In the same way haskell lets you separate your pure functional code from your monadic code, giving you the ability to referentially transparent reasoning and construct imperative machines where you must, the RDBMS approach applies total logic programming to database management. It's frustrating because your code cannot all live in one language as it can in Haskell, but the separation of pure from impure is exactly where the value is coming from.

RDBMSs focus on values and total computations (you know they will halt, making it even easier to reason about queries than non-total functions) allows you to isolate simple logic programs from the rest of your impure non-total code.

Navigational databases don't give the same benefits because they are not value based nor are they total. They are the imperative-model of the database world, and though they are easy to write, they will end up difficult to debug, maintain, and keep coherent.

jrockway · on March 31, 2009

I don't think this is what I meant.

dagheti · on March 31, 2009

I agreed with your overall point, but I was expanding on part of what you were saying:

You seem to appreciate how Haskell allows you to separate your pure code from your non-referentially transparent monadic code. This gives you reasoning where you can have it, and you use monads where you can't.

I'm just saying that same argument applies in databases where using a relational database allows you to separate your total code from your pure code. You use the value-based relational strategy where you can have it (necessary and sufficient for database management), and you use functional (or imperative) programming where you can't.

dagheti · on March 30, 2009

Ok so let's clarify this:

(SQL schema & upgrades + ORM classes + Logic classes, random scripts) - (logic classes + random scripts) = SQL Schema & upgrades + ORM classes

The question then becomes how do you handle the trade-off between being able to declare constraints (that evil schema) and the necessity to "map" how you access your data to your programming language.

If you "program" your constraints in your host language, you will need to either recreate the declarative system provided by a RDBMs or else create a system that will be fragile. Sure your code protects you against inserting bad data right? Well what about updating? What about when you delete? What if your constraint references another value in your database? What if that one changes? Integrity is best declared, not guarded by your program.

If your network model implements declarative constraints, then how do you define them? Those "random scripts" again? Suddenly all those performance benefits of navigation disspear when you're updating that data and checking those constraints.

I've seen many improtant production systems that used the network data model and as a warning: it usually ends badly. Be it COBOL, or whatever fresh re-invention of that navigation database wheel.

jrockway · on March 31, 2009

Integrity is best declared, not guarded by your program.
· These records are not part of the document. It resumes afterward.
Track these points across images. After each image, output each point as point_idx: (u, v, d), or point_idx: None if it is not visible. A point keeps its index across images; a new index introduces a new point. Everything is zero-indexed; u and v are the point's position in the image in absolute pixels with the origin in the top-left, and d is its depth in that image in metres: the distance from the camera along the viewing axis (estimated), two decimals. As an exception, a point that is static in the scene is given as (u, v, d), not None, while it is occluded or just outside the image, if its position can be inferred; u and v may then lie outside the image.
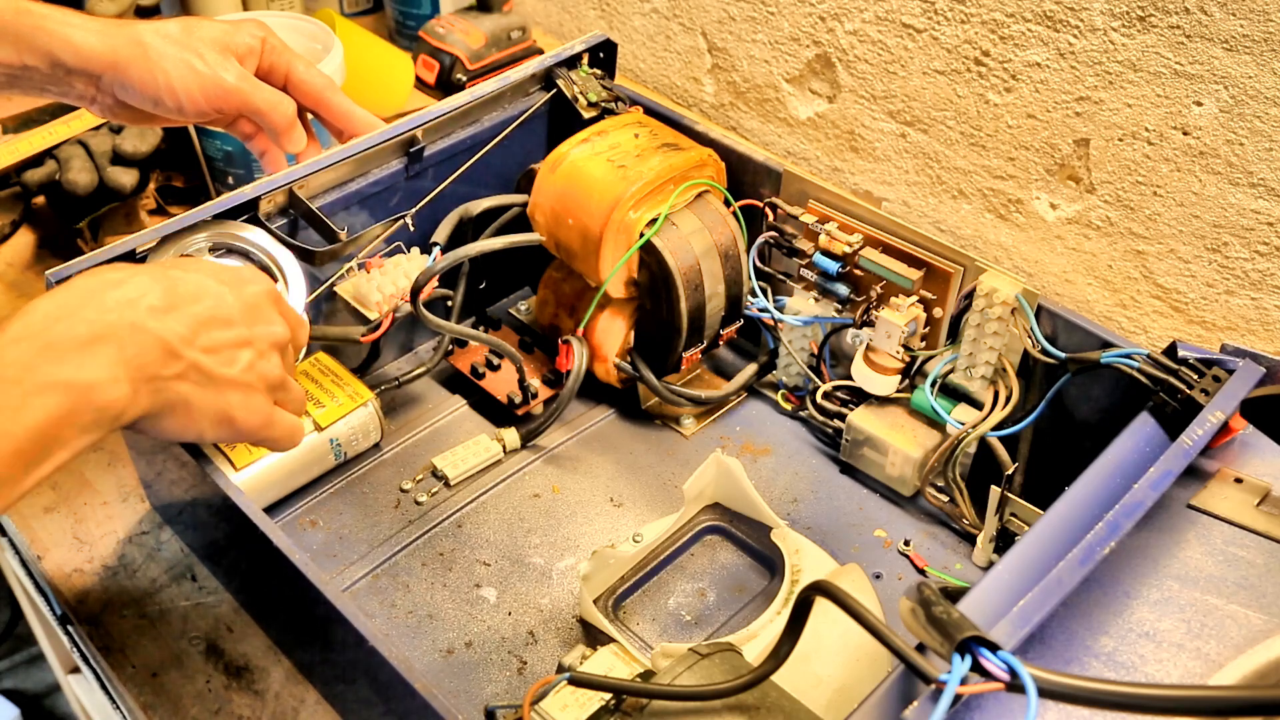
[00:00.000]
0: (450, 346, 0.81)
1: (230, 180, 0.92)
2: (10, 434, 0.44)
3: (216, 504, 0.60)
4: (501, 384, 0.79)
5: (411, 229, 0.74)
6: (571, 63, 0.82)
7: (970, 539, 0.71)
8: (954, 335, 0.69)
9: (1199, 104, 0.76)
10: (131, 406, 0.48)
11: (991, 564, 0.60)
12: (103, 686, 0.70)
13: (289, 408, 0.58)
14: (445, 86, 1.09)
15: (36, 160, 0.90)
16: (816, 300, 0.75)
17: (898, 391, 0.72)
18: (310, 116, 0.76)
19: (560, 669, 0.57)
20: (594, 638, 0.65)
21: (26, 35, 0.65)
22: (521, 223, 0.76)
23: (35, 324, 0.46)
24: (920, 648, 0.41)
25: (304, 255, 0.68)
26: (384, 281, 0.70)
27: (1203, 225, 0.79)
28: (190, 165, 0.94)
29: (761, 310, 0.76)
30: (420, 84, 1.11)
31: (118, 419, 0.48)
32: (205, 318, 0.51)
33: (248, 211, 0.68)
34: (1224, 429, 0.56)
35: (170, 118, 0.71)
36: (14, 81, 0.67)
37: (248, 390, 0.53)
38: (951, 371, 0.70)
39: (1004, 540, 0.69)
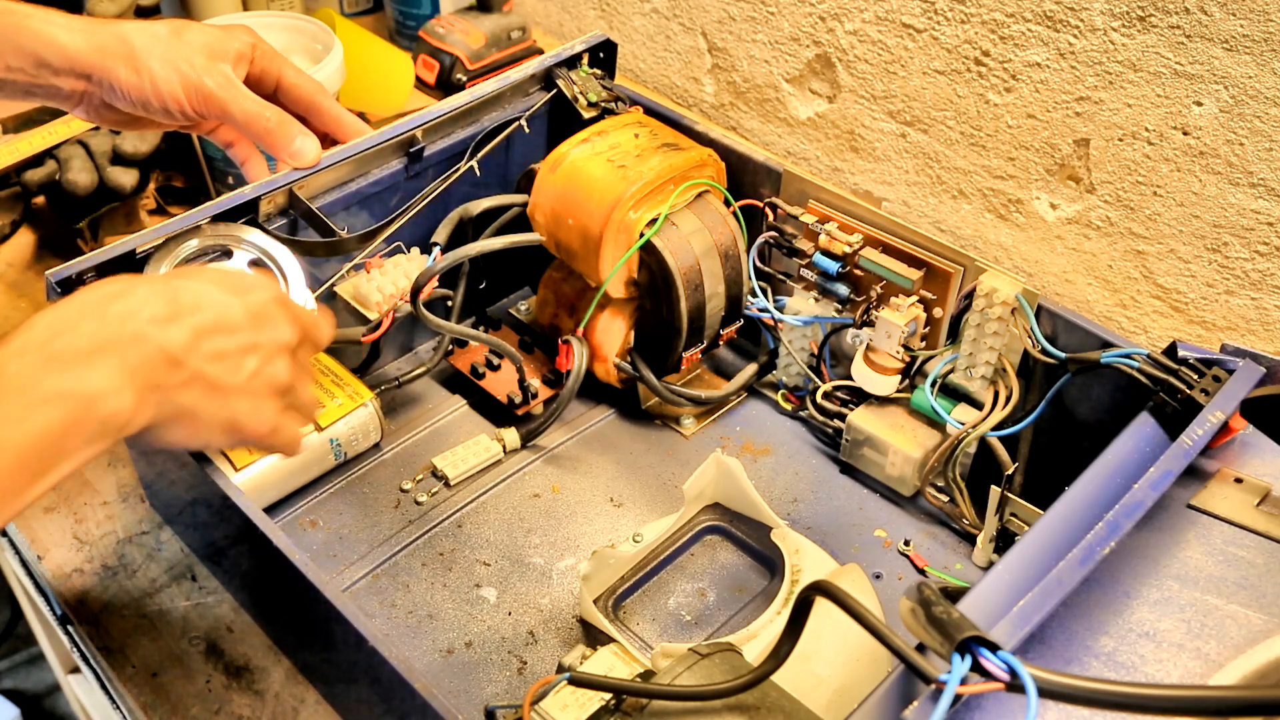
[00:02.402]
0: (450, 346, 0.81)
1: (230, 180, 0.92)
2: (15, 444, 0.44)
3: (216, 504, 0.60)
4: (501, 384, 0.79)
5: (478, 173, 0.76)
6: (571, 63, 0.82)
7: (970, 539, 0.71)
8: (954, 335, 0.69)
9: (1199, 104, 0.76)
10: (137, 416, 0.48)
11: (991, 564, 0.60)
12: (103, 686, 0.70)
13: (298, 413, 0.57)
14: (445, 86, 1.09)
15: (36, 160, 0.90)
16: (816, 300, 0.75)
17: (898, 391, 0.72)
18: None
19: (560, 669, 0.57)
20: (594, 638, 0.65)
21: (9, 36, 0.64)
22: (521, 223, 0.76)
23: (37, 338, 0.46)
24: (920, 648, 0.41)
25: (325, 249, 0.69)
26: (384, 281, 0.70)
27: (1203, 225, 0.79)
28: (190, 165, 0.94)
29: (761, 310, 0.76)
30: (420, 84, 1.11)
31: (123, 429, 0.48)
32: (209, 326, 0.51)
33: (248, 212, 0.68)
34: (1224, 429, 0.56)
35: (154, 120, 0.70)
36: None
37: (254, 396, 0.53)
38: (951, 371, 0.70)
39: (1004, 540, 0.69)
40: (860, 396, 0.75)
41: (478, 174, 0.77)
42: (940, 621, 0.40)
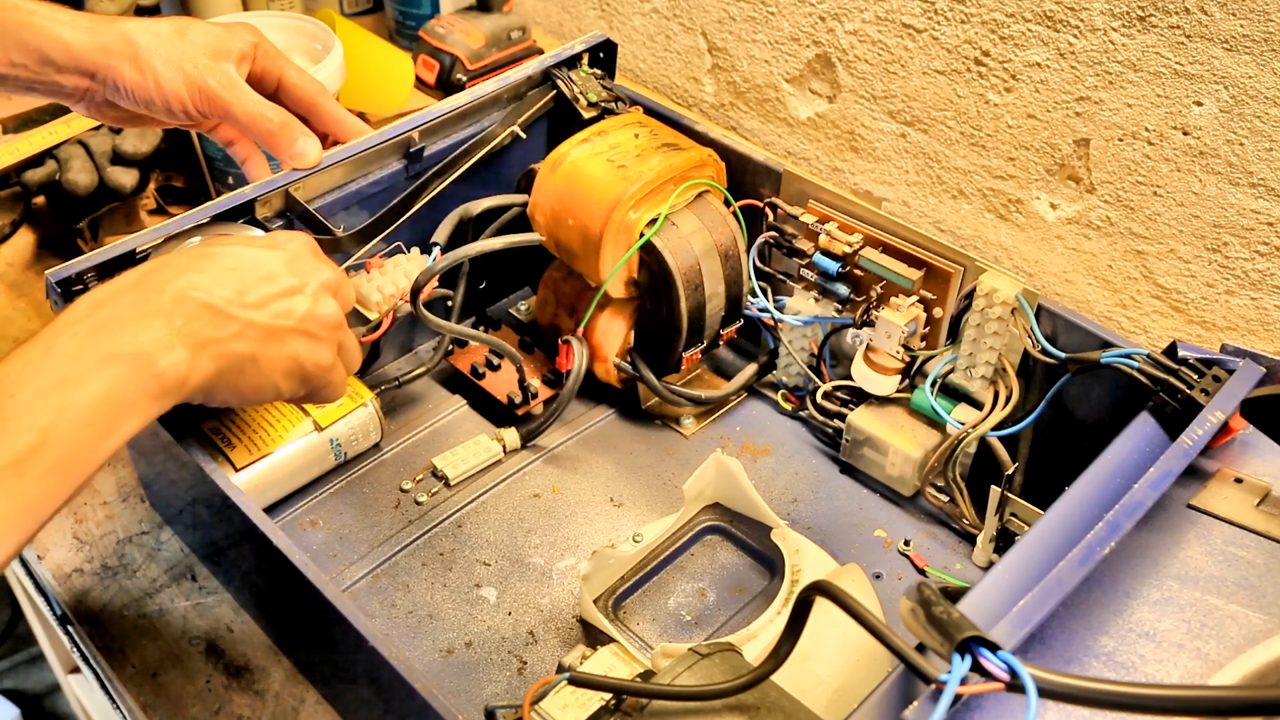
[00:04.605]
0: (450, 346, 0.81)
1: (230, 180, 0.92)
2: (79, 404, 0.45)
3: (216, 504, 0.60)
4: (501, 384, 0.79)
5: (523, 135, 0.78)
6: (571, 63, 0.82)
7: (970, 539, 0.71)
8: (954, 335, 0.69)
9: (1199, 104, 0.76)
10: (194, 373, 0.49)
11: (991, 564, 0.60)
12: (103, 686, 0.70)
13: (344, 358, 0.59)
14: (445, 86, 1.09)
15: (36, 160, 0.90)
16: (816, 300, 0.75)
17: (898, 391, 0.72)
18: None
19: (560, 669, 0.57)
20: (594, 638, 0.65)
21: (14, 32, 0.65)
22: (521, 223, 0.76)
23: (81, 313, 0.48)
24: (920, 648, 0.41)
25: (330, 245, 0.70)
26: (384, 281, 0.70)
27: (1203, 225, 0.79)
28: (190, 165, 0.94)
29: (761, 310, 0.76)
30: (420, 84, 1.11)
31: (183, 385, 0.49)
32: (249, 279, 0.53)
33: (248, 212, 0.68)
34: (1224, 429, 0.56)
35: (155, 118, 0.70)
36: (1, 81, 0.66)
37: (310, 335, 0.55)
38: (951, 371, 0.70)
39: (1004, 540, 0.69)
40: (860, 396, 0.75)
41: (523, 136, 0.79)
42: (940, 621, 0.40)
How do programs that don't use a database stay internally consistent?

dasil003 · on April 1, 2009

With much testing and reinventing of the wheel.

dasil003 · on March 31, 2009

I can definitely relate to the ugliness of ORM, and the elegance of object stores in an OOP environment. That's all fine and good, you can chop off the entire bottom of the stack, I get it.

My problem is data modeling with objects. I build my object architecture based on what I want to do with the data, but I've never been happy with it as a direct data model. It changes too quickly. Do I put things in an array or a hash? Well, it depends. Persisting these specific structures might be expeditious for the app at hand, but if I need to access the data in some other context then I could see complexity spiraling out of control very quickly.

A relational schema adds layers yes, but have low-level structured data adds tremendous value. There's a parity mismatch to be sure, but I'd rather do those situps than have no structured data at all.

jrockway · on March 31, 2009

Edit: One other thing, representing polymorphic data in a relational database is a nightmare.

Edit2: Wait, how did this end up in a separate comment? I am confused :)